8/ La motivation positive

Dans un ouvrage de recherche intitulé «  La compétition et la motivation aux études en milieu universitaire » Noëlla Bourgeois et Henri Saint-Pierre expliquent que la motivation positive et le travail sur l’estime de soi permet d’avoir des résultats très significatifs sur la capacité d’apprentissage. Donner à un apprenant des retours positifs et des encouragements c’est le motiver et activer le circuit de la récompense. La conscience de progresser est une donnée très importante de l’apprentissage chez l’apprenant. Plus un formateur donnera des retours positifs à ses apprenants plus ils auront envie d’apprendre et de s’améliorer.

9/ Prendre soin de son sommeil

Trop souvent délaissé, le rôle du sommeil est prépondérant dans l’apprentissage d’un nouveau savoir. Le neurobiologiste Robert Jaffard explique dans une vidéo pour l’Observatoire B2V que non seulement un cerveau bien reposé va pouvoir encoder correctement les nouvelles informations qu’il reçoit, mais il va aussi pouvoir les mémoriser sur du long terme.
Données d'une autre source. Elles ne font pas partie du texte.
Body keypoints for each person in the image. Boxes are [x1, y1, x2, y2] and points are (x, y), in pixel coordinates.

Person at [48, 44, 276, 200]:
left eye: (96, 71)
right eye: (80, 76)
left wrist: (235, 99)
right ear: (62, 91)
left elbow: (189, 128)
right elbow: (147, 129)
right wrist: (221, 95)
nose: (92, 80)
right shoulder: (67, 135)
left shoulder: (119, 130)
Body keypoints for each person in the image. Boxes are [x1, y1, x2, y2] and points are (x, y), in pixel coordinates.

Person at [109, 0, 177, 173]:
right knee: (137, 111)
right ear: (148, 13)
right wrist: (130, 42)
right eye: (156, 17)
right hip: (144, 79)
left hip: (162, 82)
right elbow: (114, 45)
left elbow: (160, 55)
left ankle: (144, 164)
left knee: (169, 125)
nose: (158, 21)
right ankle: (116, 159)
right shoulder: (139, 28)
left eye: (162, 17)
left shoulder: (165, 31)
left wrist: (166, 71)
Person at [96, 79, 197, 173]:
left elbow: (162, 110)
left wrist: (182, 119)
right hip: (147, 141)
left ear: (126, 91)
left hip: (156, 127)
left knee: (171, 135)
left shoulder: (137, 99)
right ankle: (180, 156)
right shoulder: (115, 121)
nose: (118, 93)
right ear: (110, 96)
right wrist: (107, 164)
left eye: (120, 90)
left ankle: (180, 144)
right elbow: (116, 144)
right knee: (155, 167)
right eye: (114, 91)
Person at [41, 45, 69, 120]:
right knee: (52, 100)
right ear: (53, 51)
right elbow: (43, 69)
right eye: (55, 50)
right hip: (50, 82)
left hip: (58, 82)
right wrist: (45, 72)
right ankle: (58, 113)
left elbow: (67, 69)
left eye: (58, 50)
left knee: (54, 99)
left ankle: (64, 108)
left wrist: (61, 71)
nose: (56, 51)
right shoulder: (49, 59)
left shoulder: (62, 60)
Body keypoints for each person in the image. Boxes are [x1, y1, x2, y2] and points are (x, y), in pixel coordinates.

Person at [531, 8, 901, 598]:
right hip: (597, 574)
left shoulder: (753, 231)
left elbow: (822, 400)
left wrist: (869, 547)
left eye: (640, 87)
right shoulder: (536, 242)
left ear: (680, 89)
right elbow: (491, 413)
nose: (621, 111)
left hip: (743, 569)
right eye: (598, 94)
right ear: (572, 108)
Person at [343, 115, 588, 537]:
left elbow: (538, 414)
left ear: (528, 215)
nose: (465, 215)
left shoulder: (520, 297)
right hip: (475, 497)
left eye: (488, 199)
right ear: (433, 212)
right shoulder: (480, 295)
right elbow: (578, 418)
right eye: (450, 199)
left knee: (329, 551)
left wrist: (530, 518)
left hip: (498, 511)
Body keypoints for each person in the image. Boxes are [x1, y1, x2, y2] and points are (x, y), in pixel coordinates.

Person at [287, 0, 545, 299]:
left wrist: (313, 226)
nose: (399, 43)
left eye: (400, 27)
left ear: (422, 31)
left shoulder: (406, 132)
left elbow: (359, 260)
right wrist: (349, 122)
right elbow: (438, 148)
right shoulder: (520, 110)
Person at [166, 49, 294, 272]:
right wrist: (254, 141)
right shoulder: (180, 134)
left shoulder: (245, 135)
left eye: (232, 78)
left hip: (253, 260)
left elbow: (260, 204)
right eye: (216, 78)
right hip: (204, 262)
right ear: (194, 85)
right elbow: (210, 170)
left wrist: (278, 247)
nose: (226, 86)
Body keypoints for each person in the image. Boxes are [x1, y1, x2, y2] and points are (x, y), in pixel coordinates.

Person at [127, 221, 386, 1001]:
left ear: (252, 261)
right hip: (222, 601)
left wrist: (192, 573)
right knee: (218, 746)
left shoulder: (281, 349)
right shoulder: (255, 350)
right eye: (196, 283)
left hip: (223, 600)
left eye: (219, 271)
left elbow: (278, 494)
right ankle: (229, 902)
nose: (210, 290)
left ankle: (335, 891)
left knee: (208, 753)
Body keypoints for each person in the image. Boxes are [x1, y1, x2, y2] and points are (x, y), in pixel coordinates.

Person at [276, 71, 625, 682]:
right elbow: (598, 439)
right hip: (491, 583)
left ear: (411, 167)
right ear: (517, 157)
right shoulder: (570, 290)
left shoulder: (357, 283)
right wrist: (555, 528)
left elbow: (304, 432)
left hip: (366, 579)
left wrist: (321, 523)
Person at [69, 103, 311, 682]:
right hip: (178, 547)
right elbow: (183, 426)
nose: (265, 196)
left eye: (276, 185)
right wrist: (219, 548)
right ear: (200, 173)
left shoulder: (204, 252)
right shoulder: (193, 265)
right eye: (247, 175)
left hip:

Il faut donc des espaces de repos au sein des entreprises pour pouvoir permettre aux employés de régénérer leur cerveau et leur capacité d’apprentissage.

10/ L’apprentissage pour tout le monde et à tout âge

Lors de la conférence TEDxParis 2012, le neurobiologiste Pierre-Marie Lledo, montre qu’il n’y a pas d’âge pour apprendre de nouvelles choses. Il existe une forte plasticité cérébrale qui fait que le cerveau se construit et se transforme en permanence en fonction de l’environnement de chaque individu. Des nouvelles connexions cérébrales se créent et se défont sans cesse pour répondre à des besoins précis. Les capacités d’apprentissage sont évolutives et la formation n’est donc pas réservée qu’aux plus jeunes.